Source document:
_ _ _ _
# Lucid Dreaming > Lucid Experiences >  >  First Lucid Dream Experience! AMAZINGLY AWESOME

## INTJ

Last night, I had my first true lucid dream! I was in my bathroom looking in the mirror of myself and I suddenly noticed that something was not right about my image. I thought that it looked odd and I should check to see if I was dreaming. I looked at my watch and I could not see my watch because my hand was in the way (it was as if the watch was under my hand  :Eek: ). I immediately realized that I must have been dreaming. As soon as made this realization, the world began to go hazy and a mixture of brown and black. I remembered that rubbing my hands was a way to stabilize the dream. I rubbed them together and everything returned as it was and even became more clear. As everything stabilized I remember being so excited that I knew that I was dreaming. 

I decided to do a test to ensure that I was dreaming. I reached into my pocket and pulled out a phone. I said that I was going to call my father by dialing 1-800-DAD. If he picked up, I would be 100% certain that I was having a lucid dream (not sure why I wanted more proof, probably just disbelief). When he picked up, I just hung up and walked outside onto the road. I decided that I was going to try to fly. I tried flapping my arms. Nothing. I jumped into the air while flapping my arms. Nothing. Finally, with a running start, I took off into the air above my building. It felt as nothing has ever before. I WAS FLYING! I was unconsciously yelling at the top of my lungs "YEAH, WOO". As I decided to come back to the ground, I realized that I didn't quite know how to land  :Oh noes: . As soon as my feet hit the ground, I awoke. (I assume I awoke due to the adrenaline rush, but any input on how to avoid this in the future is welcome)
_ _ _ _
Data shown:
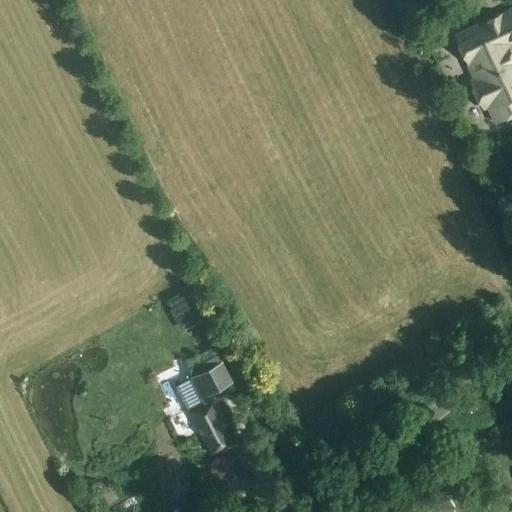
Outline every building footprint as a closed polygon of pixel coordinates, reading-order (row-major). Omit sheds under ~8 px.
[(511,7),(455,35),(496,120),(511,112),(511,49),(508,41),(511,38),(511,7)] [(190,373),(199,392),(226,381),(217,361),(190,373)] [(190,410),(211,452),(231,442),(225,430),(228,428),(214,399),(190,410)] [(442,486),(403,511),(456,511),(453,507),(456,505),(453,502),(442,486)] [(205,511),(204,499),(194,500),(194,511),(205,511)]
_ _ _ _
Work to complete: Carry on the forum post about a first lucid dream, picking up right after its final sentence.

Answer to this exercise:
I lied there, the biggest smile on my face. I turned to my girlfriend and said "I did it, I flew". She just moaned in a sleepy discontent and rolled back over. I, however, was so excited. Nothing has ever been so real during a dream, no matter how vivid. I still can't believe it. I was in complete control, I COULD FLY!

----------


## threeamdreamer

> Last night, I had my first true lucid dream! I was in my bathroom looking in the mirror of myself and I suddenly noticed that something was not right about my image. I thought that it looked odd and I should check to see if I was dreaming. I looked at my watch and I could not see my watch because my hand was in the way (it was as if the watch was under my hand ). I immediately realized that I must have been dreaming. As soon as made this realization, the world began to go hazy and a mixture of brown and black. I remembered that rubbing my hands was a way to stabilize the dream. I rubbed them together and everything returned as it was and even became more clear. As everything stabilized I remember being so excited that I knew that I was dreaming.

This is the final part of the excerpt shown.